#### SOURCE RECORDS

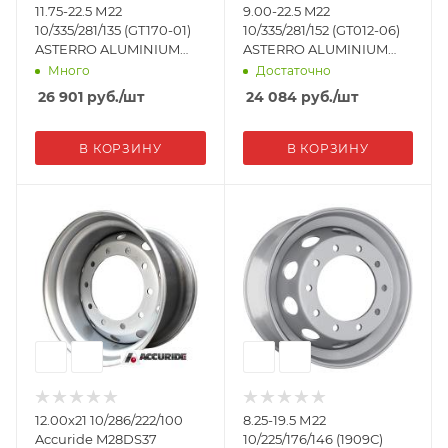
11.75-22.5 М22
9.00-22.5 M22
10/335/281/135 (GT170-01)
10/335/281/152 (GT012-06)
ASTERRO ALUMINIUM
ASTERRO ALUMINIUM
Автодиск
Автодиск
Много
Достаточно
26 901
руб.
/шт
24 084
руб.
/шт
В КОРЗИНУ
В КОРЗИНУ
12.00х21 10/286/222/100
8.25-19.5 М22
Accuride M28DS37
10/225/176/146 (1909С)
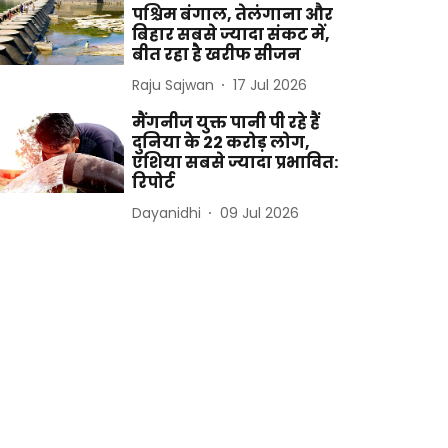
पश्चिम बंगाल, तेलंगाना और
बिहार सबसे ज्यादा संकट में,
बीत रहा है खरीफ सीजन
Raju Sajwan
17 Jul 2026
मैंगनीज युक्त पानी पी रहे हैं
दुनिया के 22 करोड़ लोग,
एशिया सबसे ज्यादा प्रभावित:
रिपोर्ट
Dayanidhi
09 Jul 2026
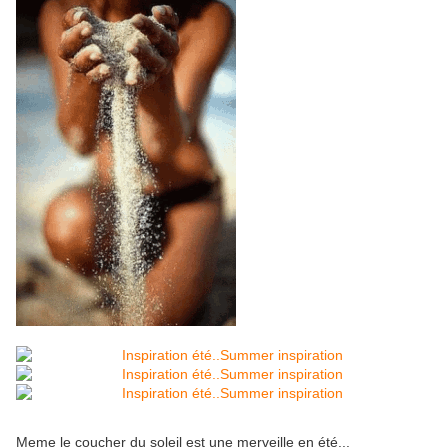
Meme le coucher du soleil est une merveille en été...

########

## WORK INSTRUCTIONS
A verbatim copy of the records is needed, with all images omitted.

## FINISHED TASK
11.75-22.5 М22
9.00-22.5 M22
10/335/281/135 (GT170-01)
10/335/281/152 (GT012-06)
ASTERRO ALUMINIUM
ASTERRO ALUMINIUM
Автодиск
Автодиск
Много
Достаточно
26 901
руб.
/шт
24 084
руб.
/шт
В КОРЗИНУ
В КОРЗИНУ
12.00х21 10/286/222/100
8.25-19.5 М22
Accuride M28DS37
10/225/176/146 (1909С)
पश्चिम बंगाल, तेलंगाना और
बिहार सबसे ज्यादा संकट में,
बीत रहा है खरीफ सीजन
Raju Sajwan
17 Jul 2026
मैंगनीज युक्त पानी पी रहे हैं
दुनिया के 22 करोड़ लोग,
एशिया सबसे ज्यादा प्रभावित:
रिपोर्ट
Dayanidhi
09 Jul 2026
Meme le coucher du soleil est une merveille en été...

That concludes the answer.